I leave next week on assignments to Vanuatu, then the Cook Islands which will pretty much take me up to the Christmas break.
As you might imagine, I’m looking forward to photographing both destinations again – particularly having spent the past few weeks in the studio processing images for three new coffee table books we’re publishing (previous post), and adding to our commercial photo library at www.davidkirklandphotography.com.
I’d have to say, there are few pleasures in going back and scouring through my archive of, literally, tens of thousands of raw images from previous assignments – to find the ocassional photograph that may have potential for the projects we’re working on.
As a professional tourism photographer, my priority is to provide my clients with the best selection of photographs from the assignment, matched to their Shot List – which I do. But it needs to be done efficiently as the client tends to want them as soon as possible, and – from a business perspective – there’s a limit to how long I can spend selecting and working on the best images before handing them over and heading off on the next assignment.

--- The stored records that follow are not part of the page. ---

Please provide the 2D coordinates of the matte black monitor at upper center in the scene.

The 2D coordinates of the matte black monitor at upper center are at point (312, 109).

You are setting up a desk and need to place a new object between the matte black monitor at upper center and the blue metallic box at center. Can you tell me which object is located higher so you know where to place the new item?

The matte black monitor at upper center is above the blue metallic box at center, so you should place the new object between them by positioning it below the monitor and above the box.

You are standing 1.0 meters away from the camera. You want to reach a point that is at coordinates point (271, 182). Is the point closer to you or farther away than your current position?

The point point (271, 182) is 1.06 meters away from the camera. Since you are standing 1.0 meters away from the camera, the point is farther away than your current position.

So, having returned to the archives with a bit more time and a perspective that can only come with distance, I’m happy to say there has been some gems to be found. Of course, the raw images still need to be processed then captioned and meta-tagged (joy) before uploading but I’ve managed to take some comfort knowing that photographs like these two (above and below) from an earlier PNG assignment will get to see the light of day and that someone else might come to value them as much as I do.
Anyway, time for a change of pace ….and an appointment with the best Kava in the South Pacific (a controversial statement indeed….though I’m sure Alcina will agree).
Below: For your interest, this is the difference between the raw file and a finished photograph, as well as a summary of the post-production process I went through.
Workflow: Import folder of raw files into Lightroom (probably 300 images altogether) to select the image. Increase exposure and contrast, tinker with whites, tweak vibration and saturation, straighten horizon, crop to suit, vignette, and export to desktop. Then import the file to Photoshop, check for minor imperfections and clone if necessary, adjust curves, sharpen image, dodge and burn to enhance features (ie whiten feathers), layer photo to add “punch”, title the picture, export it to desktop as both 300 dpi RGB Tiff file and 300 dpi J-peg level 12 file. Store Tiff on hard drive as back-up and upload J-peg to www.davidkirklandphotography.com. Then caption and meta tag the picture (which, as you can see from our library, has been the least of my priorities)….And yes, this is what’s involved in processing every photograph that makes the final cut.